UK-based Actis has acquired a 40% equity stake in Terra Solar for the largest foreign direct investment for a greenfield infrastructure project in the Philippines. Seen in the photo are (from L-R) Actis Head of Southeast Asia Energy Rahul Agrawal, Actis Chairman and Senior Partner Torbjorn Caesar, Meralco Chairman and CEO Manuel V. Pangilinan, and MGEN President and CEO Emmanuel V. Rubio during the signing ceremony.
In September 2024, SPNEC announced the strategic entry of UK-based Actis through Actis Rubyred (Singapore) Pte. Ltd., which is set to acquire a 40% equity stake in Terra Solar for a total consideration of approximately US$600 million — by far, the largest foreign direct investment for a greenfield infrastructure project in the Philippines.

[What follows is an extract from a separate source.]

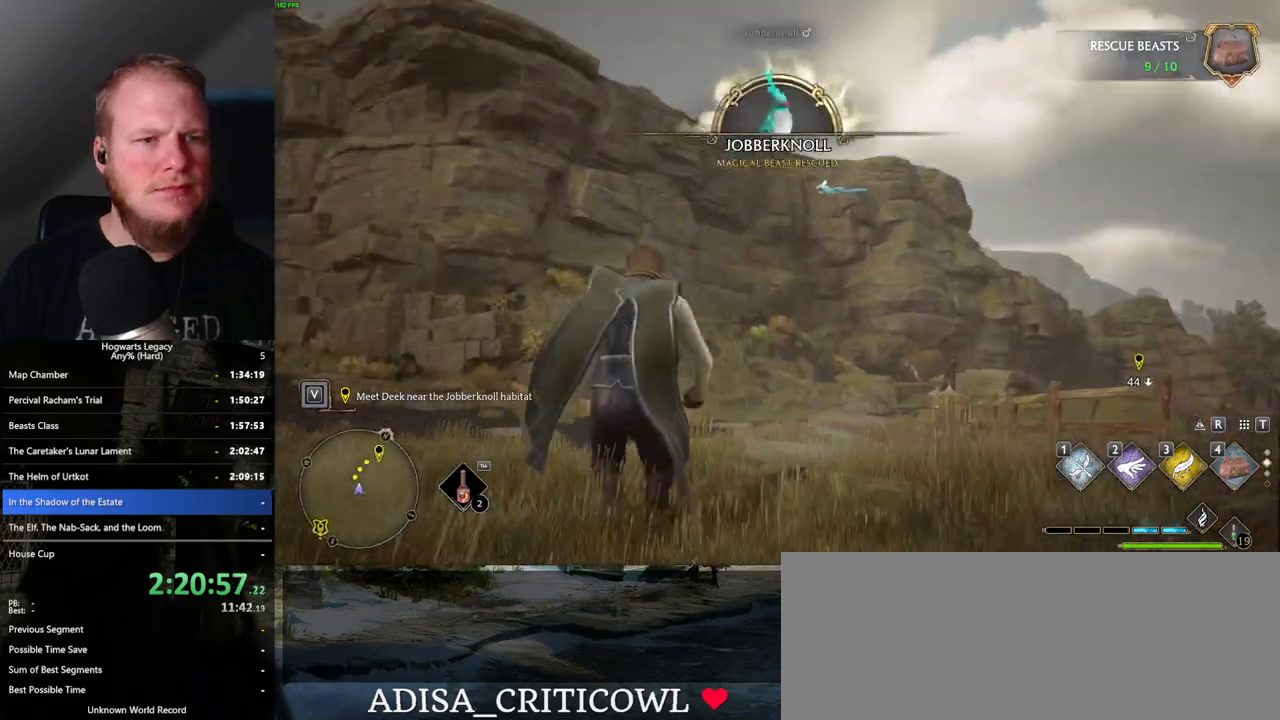
{"keys": ["w"], "mouse": [], "events": []}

With the development activities of the project in full swing, Terra Solar entered an engineering, procurement, and construction contract with Meralco Industrial Engineering Services Corp. (MIESCOR) covering the connection assets that will link the power plant to the national grid.

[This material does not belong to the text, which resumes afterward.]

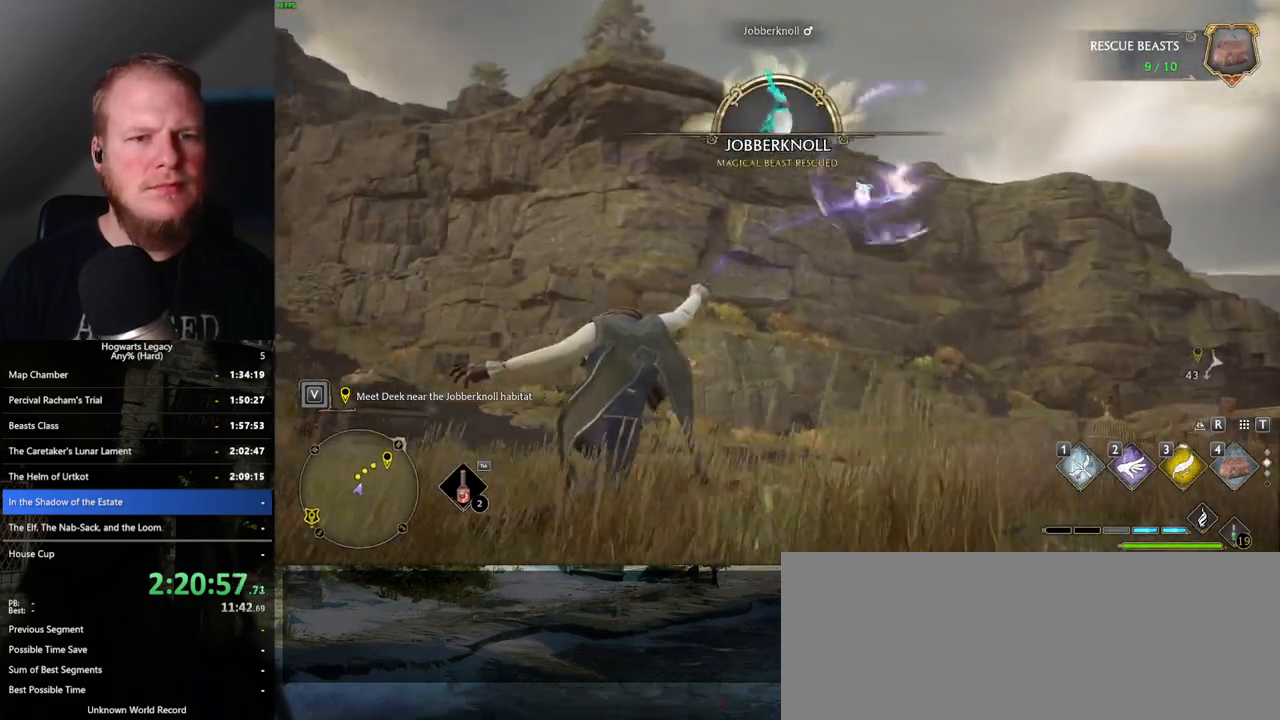
{"keys": ["w"], "mouse": [], "events": [[117, "4", "down"], [217, "4", "up"]]}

These milestones are expected to positively impact the timely construction of the project, with the first phase involving 2,500 MW to be delivered on-track by the first quarter of 2026 — and Phase 2, a year later.
Aside from Terra Solar, power plants of MGEN Renewable Energy, Inc. (MGreen) operated efficiently and collectively maintained an impressive 97% average plant availability. The renewable energy arm of MGEN delivered a total of 483 GWh of clean energy, its highest generation of solar power to date — a 90% increase from 254 GWh the previous year, which is expected to grow further as new solar plants start operating.
“As we work on progressing all our projects in the pipeline, we also strive to maximize the efficiency of our current power generation assets. We expect to sustain this momentum as we realize gains from our energy portfolio,” MGEN President and Chief Executive Officer Emmanuel V. Rubio said.
Still in line with Meralco’s commitment to pursuing energy security, Meralco recently entered into partnerships with South Korean firms to study the adoption of nuclear energy in the Philippines.
Meralco signed a memorandum of understanding (MoU) with Doosan Enerbility Co. Ltd. to study the use of small modular reactors (SMRs) to help meet the country’s growing energy demand. Meralco also signed a separate MoU with Samsung C&T Corp. Engineering & Construction Group (Samsung C&T), for the sharing and discussion of technical design and capabilities of nuclear technology.
“Our recent partnerships with reputable South Korean firms to explore nuclear energy projects in the Philippines also reflect our commitment to the Government’s emphasis on sustainability,” Meralco Chairman and Chief Executive Officer Manuel V. Pangilinan said.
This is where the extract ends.